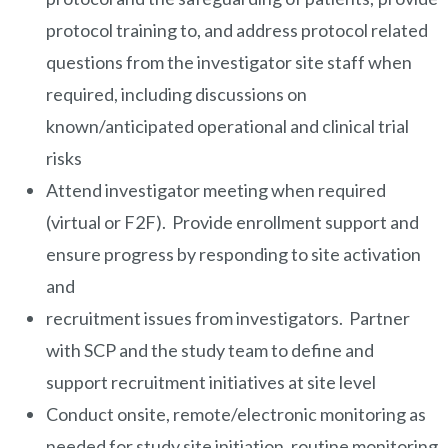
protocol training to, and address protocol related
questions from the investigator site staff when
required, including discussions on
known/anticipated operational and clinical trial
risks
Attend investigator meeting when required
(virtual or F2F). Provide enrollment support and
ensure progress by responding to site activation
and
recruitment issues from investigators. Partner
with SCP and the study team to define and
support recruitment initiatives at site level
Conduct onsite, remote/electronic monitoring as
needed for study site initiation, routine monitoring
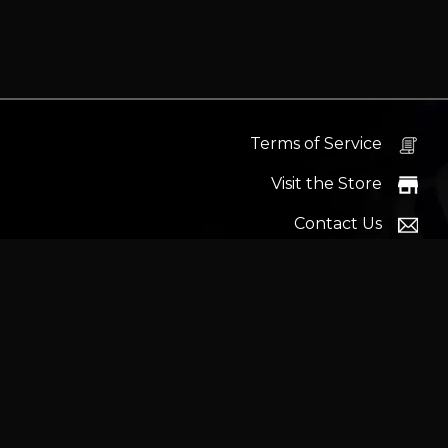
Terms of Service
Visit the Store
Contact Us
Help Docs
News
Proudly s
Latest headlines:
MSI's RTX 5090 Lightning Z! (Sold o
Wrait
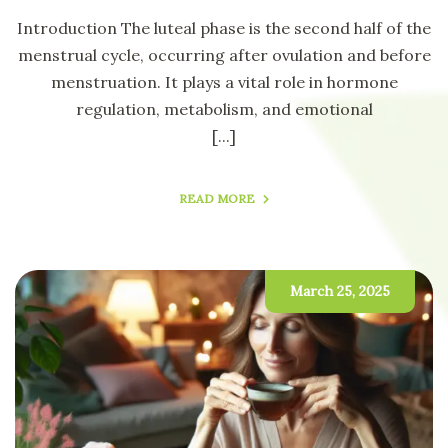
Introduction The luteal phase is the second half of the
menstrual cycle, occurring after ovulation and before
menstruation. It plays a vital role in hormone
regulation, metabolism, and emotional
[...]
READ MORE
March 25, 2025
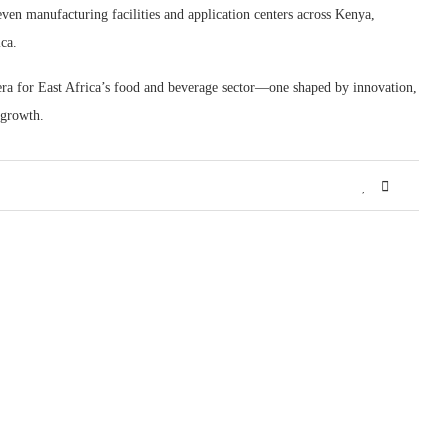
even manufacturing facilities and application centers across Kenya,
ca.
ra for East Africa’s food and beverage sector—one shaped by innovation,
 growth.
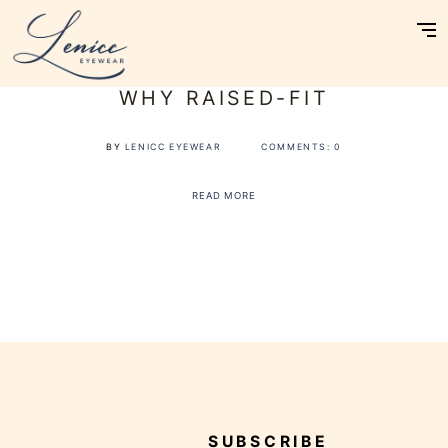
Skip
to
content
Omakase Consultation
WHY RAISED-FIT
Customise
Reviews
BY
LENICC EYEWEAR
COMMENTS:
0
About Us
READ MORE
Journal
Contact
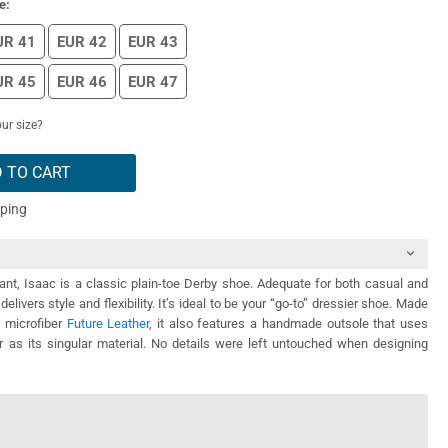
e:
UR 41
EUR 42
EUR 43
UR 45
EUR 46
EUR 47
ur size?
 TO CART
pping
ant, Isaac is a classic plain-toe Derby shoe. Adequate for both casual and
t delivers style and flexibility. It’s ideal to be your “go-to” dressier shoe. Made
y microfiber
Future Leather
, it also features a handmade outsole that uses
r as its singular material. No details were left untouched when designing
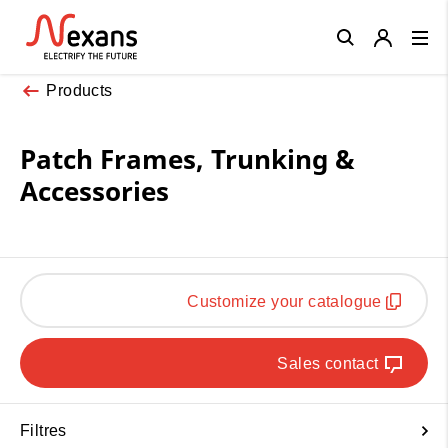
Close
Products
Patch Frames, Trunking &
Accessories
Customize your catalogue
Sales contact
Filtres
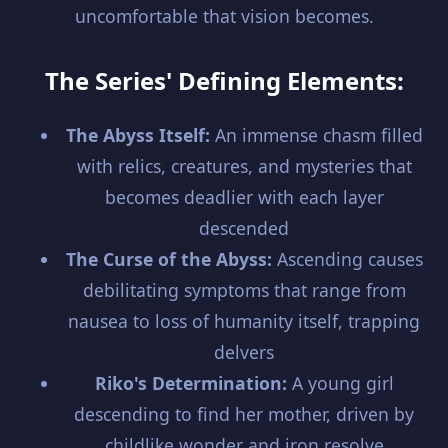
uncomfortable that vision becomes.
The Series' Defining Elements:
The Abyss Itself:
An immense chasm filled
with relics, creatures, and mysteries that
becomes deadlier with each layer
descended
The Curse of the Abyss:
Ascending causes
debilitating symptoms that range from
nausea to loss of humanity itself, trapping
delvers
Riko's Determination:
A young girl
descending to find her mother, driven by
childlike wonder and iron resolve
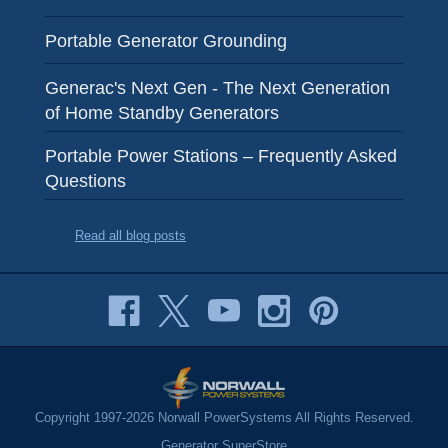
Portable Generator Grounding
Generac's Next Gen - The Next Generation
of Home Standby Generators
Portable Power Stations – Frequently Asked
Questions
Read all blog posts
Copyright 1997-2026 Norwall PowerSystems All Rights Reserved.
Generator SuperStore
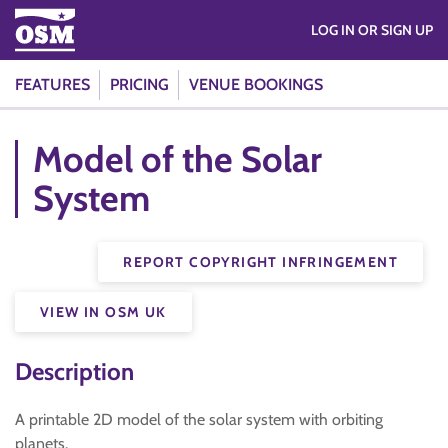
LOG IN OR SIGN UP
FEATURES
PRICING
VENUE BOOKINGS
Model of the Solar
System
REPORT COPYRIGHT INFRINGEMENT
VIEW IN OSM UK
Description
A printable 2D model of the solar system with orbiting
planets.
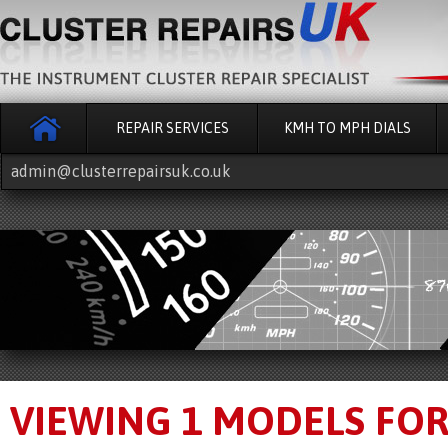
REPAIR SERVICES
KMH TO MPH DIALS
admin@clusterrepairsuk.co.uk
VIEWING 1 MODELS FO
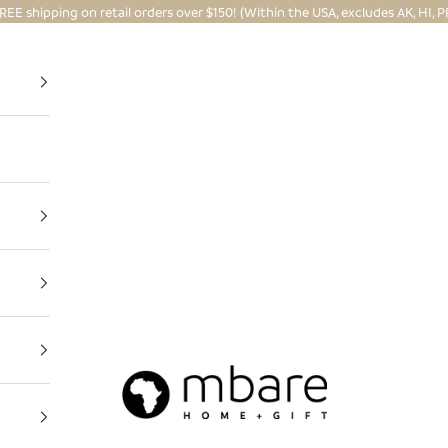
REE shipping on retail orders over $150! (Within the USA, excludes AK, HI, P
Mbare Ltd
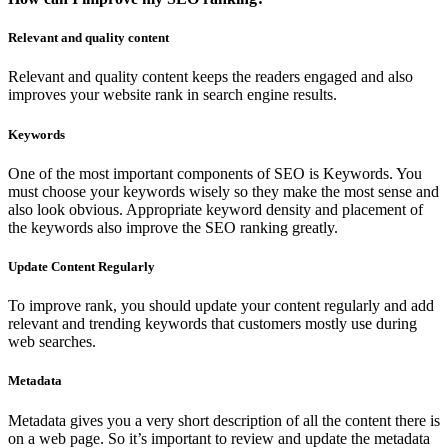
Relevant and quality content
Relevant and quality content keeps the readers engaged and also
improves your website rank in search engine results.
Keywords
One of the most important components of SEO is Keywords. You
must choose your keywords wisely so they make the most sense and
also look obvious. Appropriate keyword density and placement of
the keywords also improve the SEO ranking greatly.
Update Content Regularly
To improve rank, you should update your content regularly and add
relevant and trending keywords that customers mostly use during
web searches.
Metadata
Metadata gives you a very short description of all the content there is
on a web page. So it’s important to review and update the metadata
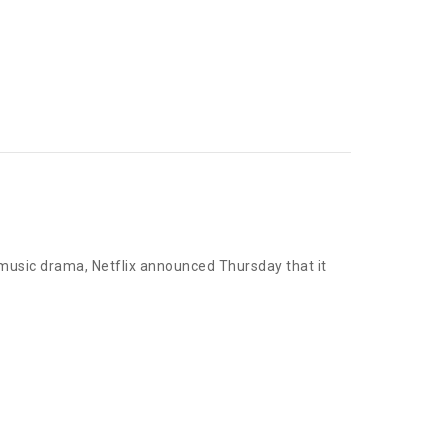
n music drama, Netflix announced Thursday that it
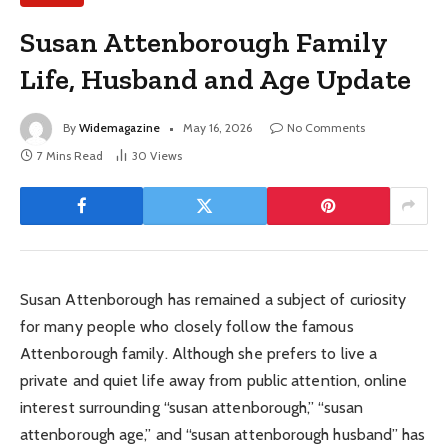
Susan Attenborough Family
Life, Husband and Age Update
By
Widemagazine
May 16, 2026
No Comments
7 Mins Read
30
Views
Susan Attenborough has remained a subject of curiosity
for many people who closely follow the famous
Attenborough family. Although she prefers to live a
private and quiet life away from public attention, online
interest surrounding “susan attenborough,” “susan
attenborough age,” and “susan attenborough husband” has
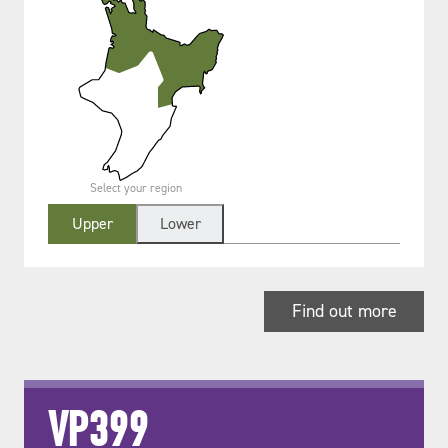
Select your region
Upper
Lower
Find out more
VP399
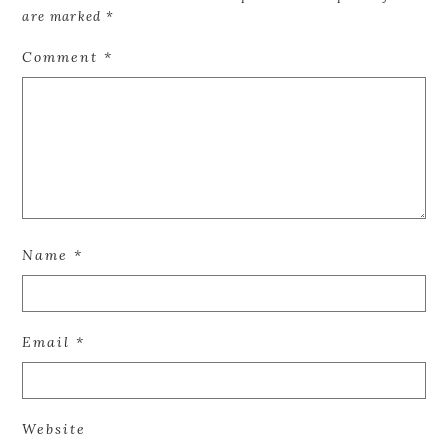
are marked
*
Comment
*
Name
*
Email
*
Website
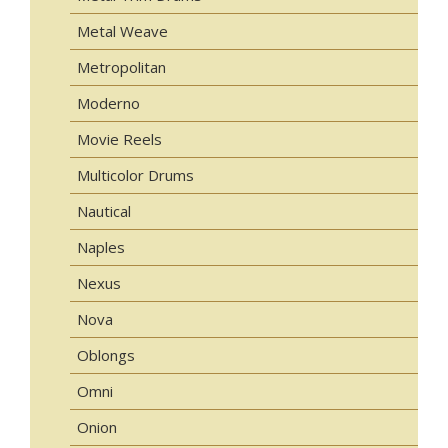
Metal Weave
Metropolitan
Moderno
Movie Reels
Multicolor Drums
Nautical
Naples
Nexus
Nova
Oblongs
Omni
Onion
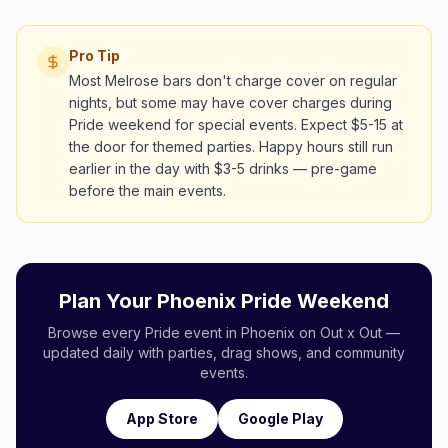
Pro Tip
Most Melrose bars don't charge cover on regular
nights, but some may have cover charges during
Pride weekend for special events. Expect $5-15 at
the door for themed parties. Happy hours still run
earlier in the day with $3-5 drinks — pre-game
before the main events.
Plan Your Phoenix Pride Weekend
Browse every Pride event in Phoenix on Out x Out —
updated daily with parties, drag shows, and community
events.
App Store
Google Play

---*---

* Instructions to follow
Be exact. Write out all the entries and omit the pictures.

* Exercise output
protocol training to, and address protocol related
questions from the investigator site staff when
required, including discussions on
known/anticipated operational and clinical trial
risks
Attend investigator meeting when required
(virtual or F2F). Provide enrollment support and
ensure progress by responding to site activation
and
recruitment issues from investigators. Partner
with SCP and the study team to define and
support recruitment initiatives at site level
Conduct onsite, remote/electronic monitoring as
needed for study site initiation, routine monitoring
Terms of Service
Visit the Store
Contact Us
Help Docs
News
Proudly s
Latest headlines:
MSI's RTX 5090 Lightning Z! (Sold o
Wrait
Introduction The luteal phase is the second half of the
menstrual cycle, occurring after ovulation and before
menstruation. It plays a vital role in hormone
regulation, metabolism, and emotional
[...]
READ MORE
March 25, 2025
even manufacturing facilities and application centers across Kenya,
ca.
ra for East Africa’s food and beverage sector—one shaped by innovation,
 growth.
Skip
to
content
Omakase Consultation
WHY RAISED-FIT
Customise
Reviews
BY
LENICC EYEWEAR
COMMENTS:
0
About Us
READ MORE
Journal
Contact
e:
UR 41
EUR 42
EUR 43
UR 45
EUR 46
EUR 47
ur size?
 TO CART
pping
ant, Isaac is a classic plain-toe Derby shoe. Adequate for both casual and
t delivers style and flexibility. It’s ideal to be your “go-to” dressier shoe. Made
y microfiber
Future Leather
, it also features a handmade outsole that uses
r as its singular material. No details were left untouched when designing
Close
Products
Patch Frames, Trunking &
Accessories
Customize your catalogue
Sales contact
Filtres
uncomfortable that vision becomes.
The Series' Defining Elements:
The Abyss Itself:
An immense chasm filled
with relics, creatures, and mysteries that
becomes deadlier with each layer
descended
The Curse of the Abyss:
Ascending causes
debilitating symptoms that range from
nausea to loss of humanity itself, trapping
delvers
Riko's Determination:
A young girl
descending to find her mother, driven by
childlike wonder and iron resolve
Portable Generator Grounding
Generac's Next Gen - The Next Generation
of Home Standby Generators
Portable Power Stations – Frequently Asked
Questions
Read all blog posts
Copyright 1997-2026 Norwall PowerSystems All Rights Reserved.
Generator SuperStore
LOG IN OR SIGN UP
FEATURES
PRICING
VENUE BOOKINGS
Model of the Solar
System
REPORT COPYRIGHT INFRINGEMENT
VIEW IN OSM UK
Description
A printable 2D model of the solar system with orbiting
planets.
REPAIR SERVICES
KMH TO MPH DIALS
admin@clusterrepairsuk.co.uk
VIEWING 1 MODELS FO
REE shipping on retail orders over $150! (Within the USA, excludes AK, HI, P
Mbare Ltd
Relevant and quality content
Relevant and quality content keeps the readers engaged and also
improves your website rank in search engine results.
Keywords
One of the most important components of SEO is Keywords. You
must choose your keywords wisely so they make the most sense and
also look obvious. Appropriate keyword density and placement of
the keywords also improve the SEO ranking greatly.
Update Content Regularly
To improve rank, you should update your content regularly and add
relevant and trending keywords that customers mostly use during
web searches.
Metadata
Metadata gives you a very short description of all the content there is
on a web page. So it’s important to review and update the metadata
n music drama, Netflix announced Thursday that it
Susan Attenborough Family
Life, Husband and Age Update
By
Widemagazine
May 16, 2026
No Comments
7 Mins Read
30
Views
Susan Attenborough has remained a subject of curiosity
for many people who closely follow the famous
Attenborough family. Although she prefers to live a
private and quiet life away from public attention, online
interest surrounding “susan attenborough,” “susan
attenborough age,” and “susan attenborough husband” has
Select your region
Upper
Lower
Find out more
VP399
are marked
*
Comment
*
Name
*
Email
*
Website
Metal Weave
Metropolitan
Moderno
Movie Reels
Multicolor Drums
Nautical
Naples
Nexus
Nova
Oblongs
Omni
Onion
Pro Tip
Most Melrose bars don't charge cover on regular
nights, but some may have cover charges during
Pride weekend for special events. Expect $5-15 at
the door for themed parties. Happy hours still run
earlier in the day with $3-5 drinks — pre-game
before the main events.
Plan Your Phoenix Pride Weekend
Browse every Pride event in Phoenix on Out x Out —
updated daily with parties, drag shows, and community
events.
App Store
Google Play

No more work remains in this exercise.